No âmbito do estudo do funcionamento deíctico de um conjunto (alargado) de expressões de uma língua natural está a compreensão da noção de “subjectividade linguística”.
1. Subjectividade linguística ‘vs.’ subjectividade “extralinguística”
Existe referência subjectiva sempre que são referenciados objectos, espaços, factos, pessoas e tempos relativamente ao sujeito falante – que tem existência no discurso ao autodesignar-se por “eu”, apontando para si próprio num acto particular, discreto e único de produção discursiva.
Esta é, digamos, uma definição técnica de “subjectividade” que deve ser distinguida de “subjectividade” em sentido amplo (ou num sentido não linguístico), em que o termo é aplicável a tudo o que seja relativo ao indivíduo, quer em termos cognitivos, emocionais, afectivos, quer em termos sociais ou familiares.
2. Subjectividade e objectividade na língua
Vejamos os exemplos:
a) «Previsão de precipitação para o fim-de-semana da Páscoa.»
b) «Achas que vai chover amanhã?»
O enunciado em a) é um enunciado referencialmente objectivo, na medida em que não há “rasto” do sujeito enunciador: note-se que não há flexão verbal e, linguisticamente, a expressão “fim-de-semana da Páscoa” nada diz a respeito da localização do período de tempo designado face ao momento da emissão/recepção do enunciado.
Pelo contrário, o enunciado b) pode ser parafraseado do seguinte modo:
«Eu estou agora a perguntar-te, a ti que estás aqui à minha frente a ouvir-me: achas tu que vai chover dentro de 24h após este momento, em que eu e tu estamos a falar?
O enunciado b) é um enunciado subjectivo [e intersubjectivo].
3. No exemplo (re)colocado:
«E [finalmente] o que fez Salgueiro Maia na madrugada do 25 de Abril?
– Bem, na madrugada do 25 de Abril, Salgueiro Maia saiu do quartel de Santarém.»
O enunciado sublinhado não tem o sujeito que fala como eixo de referência temporal: «Na madrugada do 25 de Abril (de 74)» é um marco «de calendário», fixável independentemente daquele que fala; Salgueiro Maia corresponde a uma 3.ª pessoa, fora da situação imediata de interacção que tem o “eu-tu” como centro de coordenadas.
O enunciado sublinhado é um enunciado objectivo:
1 – mesmo que os enunciados anteriores, constitutivos do diálogo, tenham referência subjectiva [um discurso não tem de ser homogeneamente subjectivo ou homogeneamente objectivo];
2 – independentemente de o sujeito falante ser familiar do Salgueiro Maia.

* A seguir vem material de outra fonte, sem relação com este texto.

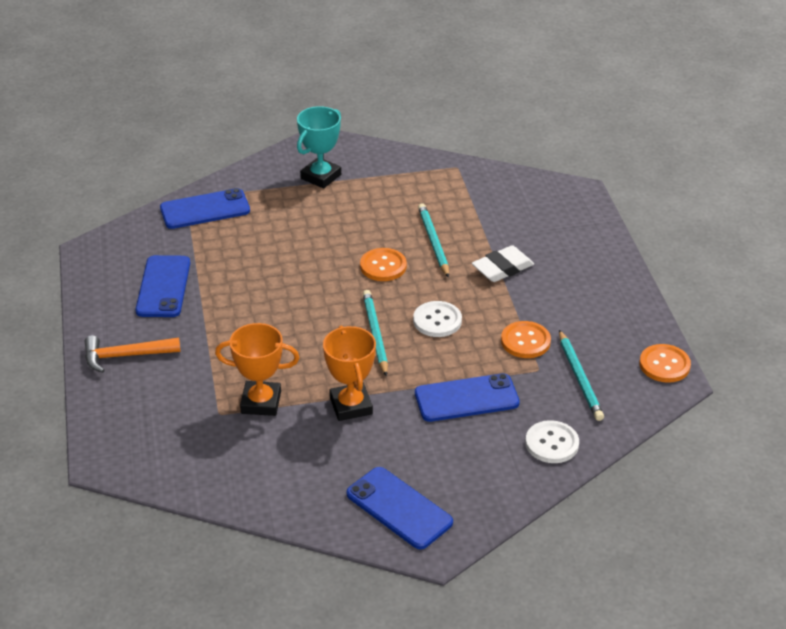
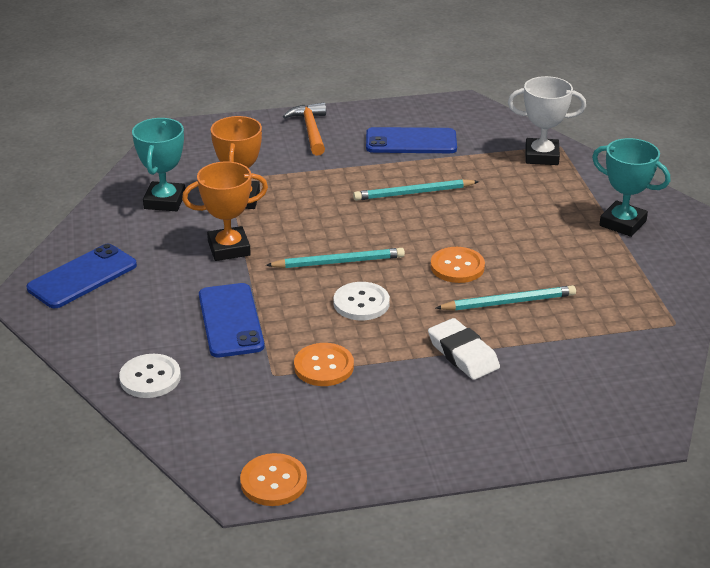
camera: 90 degrees right, 5 degrees down
blue phone [160,188,250,229] -> white trophy [508,76,586,165]
turquoise pencil [559,330,604,421] -> turquoise pencil moved to [353,179,479,201]
none -> turquoise trophy [132,118,185,211]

N. E. (10/05/2017) – No quadro da aplicação, a partir de 2010, do Acordo Ortográfico de 1990, passou a escrever-se deítico, conforme a realização fonética mais generalizada deste termo dos estudos linguísticos, cuja transcrição fonética corresponde a [dɐˈitiku] (cf. deíctico, díctico no Dicionário da Língua Portuguesa Contemporânea da Academia das Ciêcias de Lisboa; ver também o Dicionário da Língua Portuguesa da Porto Editora). No entanto, continua a aceitar-se a grafia deíctico, dado a pronúncia com [k] – [dɐˈiktiku] – ter também frequência significativa em Portugal, no discurso especializado ; é o que fazem o Vocabulário Ortográfico do Português (VOP) e o Vocabulário Ortográfico Comum da Língua Portuguesa (VOC), que registam ambas as grafias. Observe-se que deíctico – ou, atualizando a grafia, deítico – é a forma adotada pelo Dicionário Terminológico, publicado em 2009 e destinado a apoiar o estudo da gramática nos ensino básico e secundário em Portugal. Contudo, convém assinalar que a palavra tem muitas outras variantes, todas corretas, que decorrem de entendimentos diferentes a respeito da adaptação da forma erudita grega que a motivou, δεικτιkóς (ou, na transliteração latina, deiktikós), que significa «que mostra ou demonstra». Assim, nos estudos de língua, também se usa dêitico (cf. Gramática do Português, Fundação C. Gulbenkian, 2013, p. 862), que tem a variante dêictico (ver também o VOP e o VOC), e dítico ou díctico (assinale-se que o Vocabulário Ortográfico Atualizado da Língua Portuguesa (VOALP) da Academia das Ciências de Lisboa consigna somente as formas dêitico e díctico). Quanto ao termo deixis, que designa a propriedade indicial ou demonstrativa dos deíticos e este fenómeno linguístico em geral, registam-se igualmente variantes: além da forma mencionada (cf. DT), contam-se dêixis e díxis (cf. Dicionário Houaiss, VOP, VOC, VOALP, o vocabulário ortográfico da Porto Editora e Vocabulário Ortográfico da Língua Portuguesa da Academia Brasileira de Letras).